[Air-l] networks

Prof. Andrejevic mandrejevic at campus.fairfield.edu
Mon Sep 17 12:20:24 PDT 2001


Has anyone else on this list been struck by the parallel between the 
current portrait of de-centralized terrorist networks emerging in the 
media coverage and the organizational logic of distributed computer 
networks? Certainly both forms of networking emerged with a similar 
goal in mind: a resiliance to the forms of centralized large-scale 
attacks characteristic of warfare in the first half of the 20th 
century.
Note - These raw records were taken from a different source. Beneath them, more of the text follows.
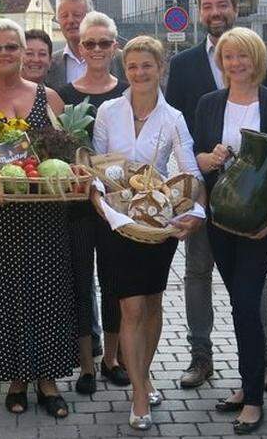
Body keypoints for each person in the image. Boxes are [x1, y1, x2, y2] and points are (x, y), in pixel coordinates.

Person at [0, 18, 77, 418]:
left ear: (25, 52)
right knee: (3, 295)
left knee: (48, 293)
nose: (4, 54)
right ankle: (16, 378)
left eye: (12, 47)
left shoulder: (50, 98)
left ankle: (49, 379)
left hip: (44, 217)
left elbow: (67, 154)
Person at [165, 0, 267, 391]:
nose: (216, 12)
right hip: (204, 192)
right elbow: (179, 132)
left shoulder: (260, 60)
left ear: (235, 8)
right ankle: (200, 357)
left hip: (252, 202)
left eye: (223, 5)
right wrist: (193, 180)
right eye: (208, 6)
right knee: (197, 273)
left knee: (255, 280)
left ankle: (263, 359)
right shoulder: (183, 66)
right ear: (200, 13)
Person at [92, 35, 205, 430]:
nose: (139, 73)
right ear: (125, 72)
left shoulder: (173, 118)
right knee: (131, 308)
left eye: (147, 66)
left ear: (161, 69)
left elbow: (189, 170)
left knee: (153, 305)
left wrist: (198, 212)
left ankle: (146, 372)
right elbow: (96, 170)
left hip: (157, 226)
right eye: (133, 67)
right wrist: (105, 208)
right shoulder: (108, 111)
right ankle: (139, 390)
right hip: (115, 225)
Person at [194, 28, 267, 434]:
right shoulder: (208, 104)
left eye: (243, 57)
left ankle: (253, 399)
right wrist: (210, 157)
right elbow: (196, 157)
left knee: (247, 300)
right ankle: (247, 381)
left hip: (259, 220)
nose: (236, 64)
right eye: (228, 57)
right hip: (220, 218)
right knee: (238, 300)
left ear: (257, 59)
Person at [55, 12, 129, 394]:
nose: (97, 49)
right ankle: (86, 364)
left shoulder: (129, 91)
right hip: (79, 206)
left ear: (115, 46)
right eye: (90, 43)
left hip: (118, 204)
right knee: (80, 283)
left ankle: (113, 359)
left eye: (105, 42)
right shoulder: (65, 96)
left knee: (115, 281)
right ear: (79, 47)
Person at [46, 0, 122, 88]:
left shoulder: (121, 60)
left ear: (90, 17)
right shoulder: (50, 64)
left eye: (77, 15)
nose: (70, 20)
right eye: (64, 16)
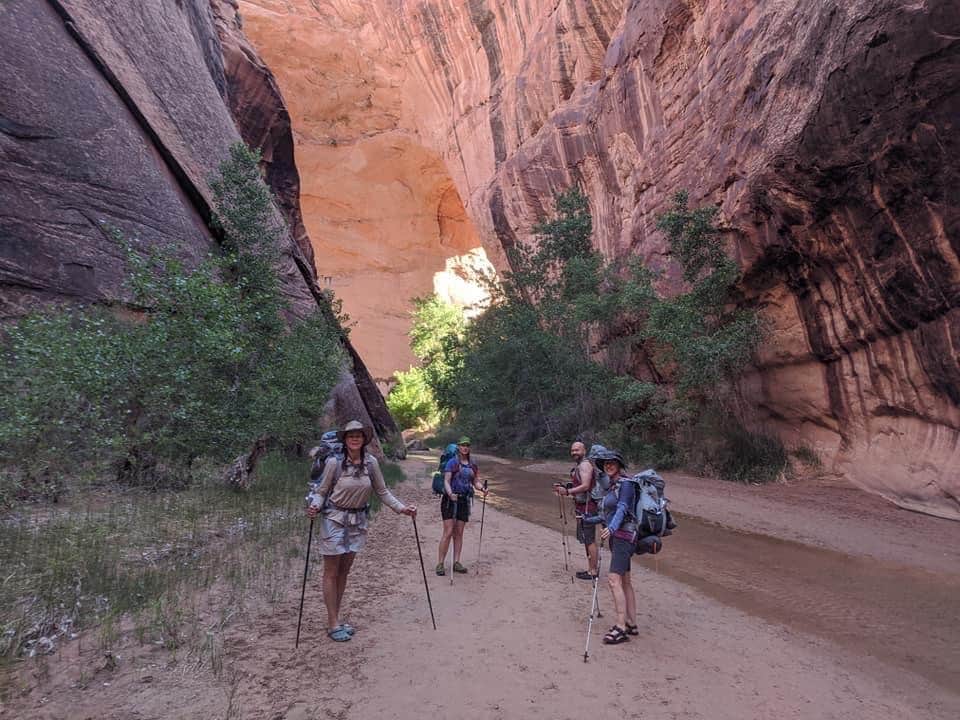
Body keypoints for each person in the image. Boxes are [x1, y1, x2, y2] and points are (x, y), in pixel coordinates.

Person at [307, 420, 417, 642]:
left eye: (358, 435)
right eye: (350, 436)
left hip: (358, 521)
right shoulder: (334, 463)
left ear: (364, 439)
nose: (355, 438)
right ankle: (332, 623)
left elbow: (383, 491)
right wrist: (315, 505)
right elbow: (322, 491)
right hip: (334, 519)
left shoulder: (371, 463)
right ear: (345, 440)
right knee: (331, 571)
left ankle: (335, 618)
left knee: (344, 571)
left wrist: (402, 508)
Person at [584, 448, 638, 645]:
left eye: (612, 462)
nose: (608, 465)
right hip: (619, 537)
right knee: (625, 580)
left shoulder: (626, 485)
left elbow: (623, 508)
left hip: (624, 537)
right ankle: (632, 623)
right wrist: (588, 520)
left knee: (613, 579)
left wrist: (612, 528)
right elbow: (608, 515)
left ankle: (620, 627)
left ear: (619, 465)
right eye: (605, 463)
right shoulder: (612, 486)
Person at [436, 436, 486, 575]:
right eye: (463, 445)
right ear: (458, 447)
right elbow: (447, 480)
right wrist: (451, 493)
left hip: (464, 501)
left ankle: (456, 562)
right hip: (450, 500)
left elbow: (475, 481)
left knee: (459, 533)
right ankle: (440, 563)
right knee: (448, 532)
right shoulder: (452, 462)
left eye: (467, 445)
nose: (465, 447)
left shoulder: (472, 464)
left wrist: (482, 489)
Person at [554, 441, 598, 580]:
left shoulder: (584, 465)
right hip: (582, 506)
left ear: (584, 451)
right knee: (586, 539)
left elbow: (585, 486)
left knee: (589, 539)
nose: (574, 453)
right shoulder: (581, 465)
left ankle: (593, 571)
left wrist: (567, 491)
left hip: (587, 507)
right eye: (572, 450)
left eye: (577, 450)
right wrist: (567, 487)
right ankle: (591, 568)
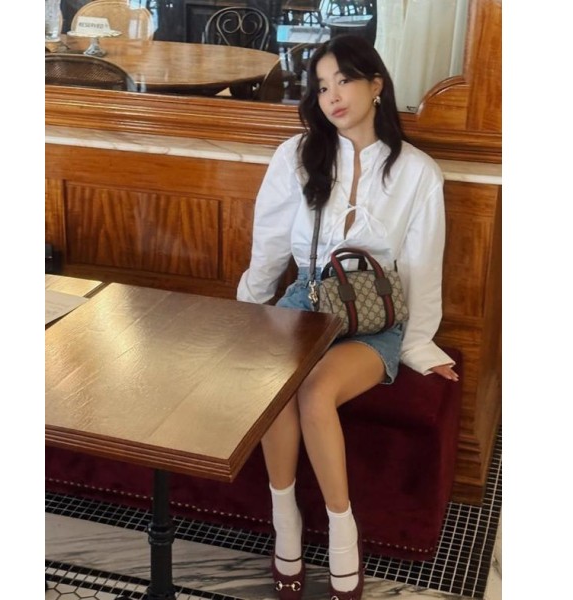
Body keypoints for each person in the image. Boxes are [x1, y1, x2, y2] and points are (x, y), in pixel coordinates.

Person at [236, 34, 459, 600]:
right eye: (321, 86)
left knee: (315, 392)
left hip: (375, 313)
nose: (332, 95)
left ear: (376, 84)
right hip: (305, 301)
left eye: (344, 80)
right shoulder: (297, 155)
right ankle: (285, 520)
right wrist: (249, 309)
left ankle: (342, 530)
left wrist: (419, 346)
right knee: (277, 385)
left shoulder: (417, 173)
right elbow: (270, 243)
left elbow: (420, 268)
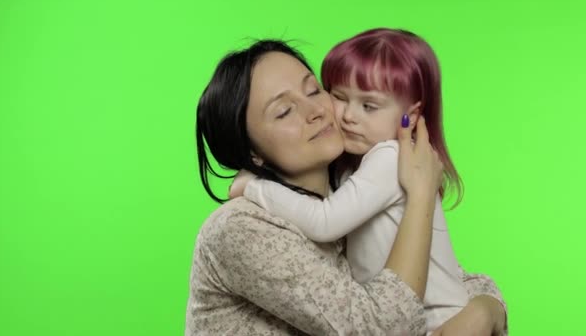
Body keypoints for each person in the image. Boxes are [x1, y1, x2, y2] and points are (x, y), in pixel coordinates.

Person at [186, 39, 507, 335]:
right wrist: (421, 195)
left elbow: (446, 273)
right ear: (250, 151)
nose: (315, 111)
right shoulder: (241, 228)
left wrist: (487, 308)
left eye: (314, 91)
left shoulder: (348, 190)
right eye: (284, 111)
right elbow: (377, 328)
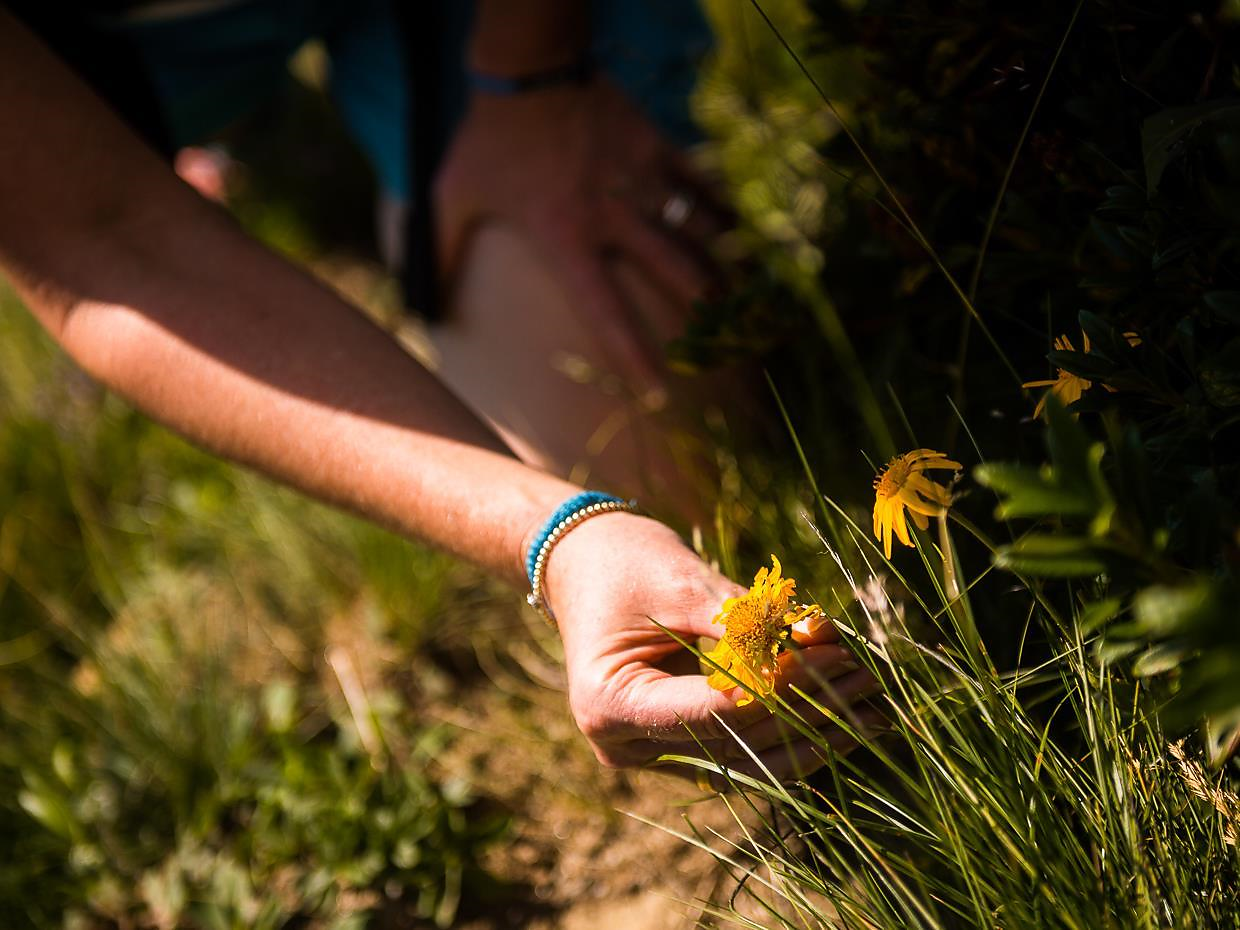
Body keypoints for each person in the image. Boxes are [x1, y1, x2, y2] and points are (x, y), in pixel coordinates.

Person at [0, 1, 872, 780]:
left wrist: (531, 85)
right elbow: (110, 251)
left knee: (659, 442)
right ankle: (243, 137)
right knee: (635, 488)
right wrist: (562, 536)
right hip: (121, 39)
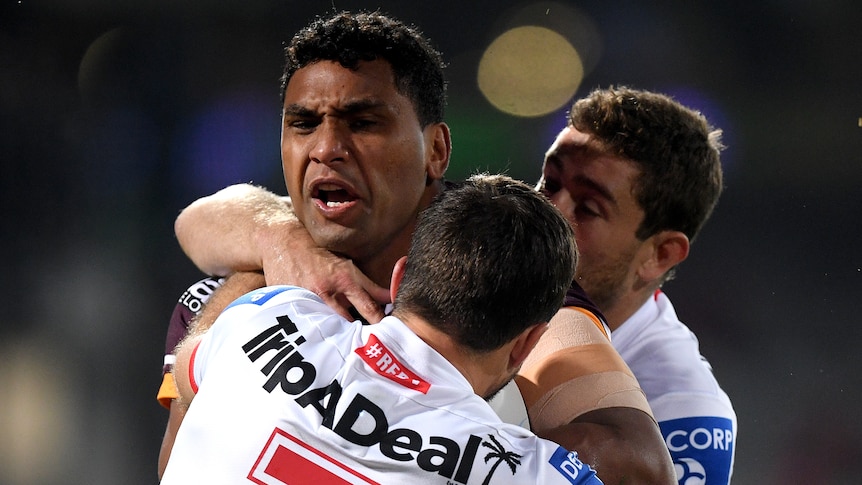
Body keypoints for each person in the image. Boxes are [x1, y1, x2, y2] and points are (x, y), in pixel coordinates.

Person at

Redundancy and de-centralization are defensive structures 
whose effectiveness is demonstrated by the fact (reported yesterday, I 
think) that despite the destruction of something like 10 percent of 
Manhattan's office space, suprisingly little data was lost. In the face 
of this kind of distributed networking, the type of military response 
envisioned by Bush/Cheney et alia seems disturbingly out of joint. Just 
as we wouldn't imagine that we could take down a network by hitting a 
node, so too does the goal of "taking out" Osama bin Laden seem more 
symbolic than effective (to the effect that it works to proliferate 
cells of resistance, it might even be read as counter-productive). I'm 
wondering if there's some way to use the commonly accepted discourse on 
computer networking to shed some light on the current debate over the 
appropriate U.S. response to the recent acts of terrorism.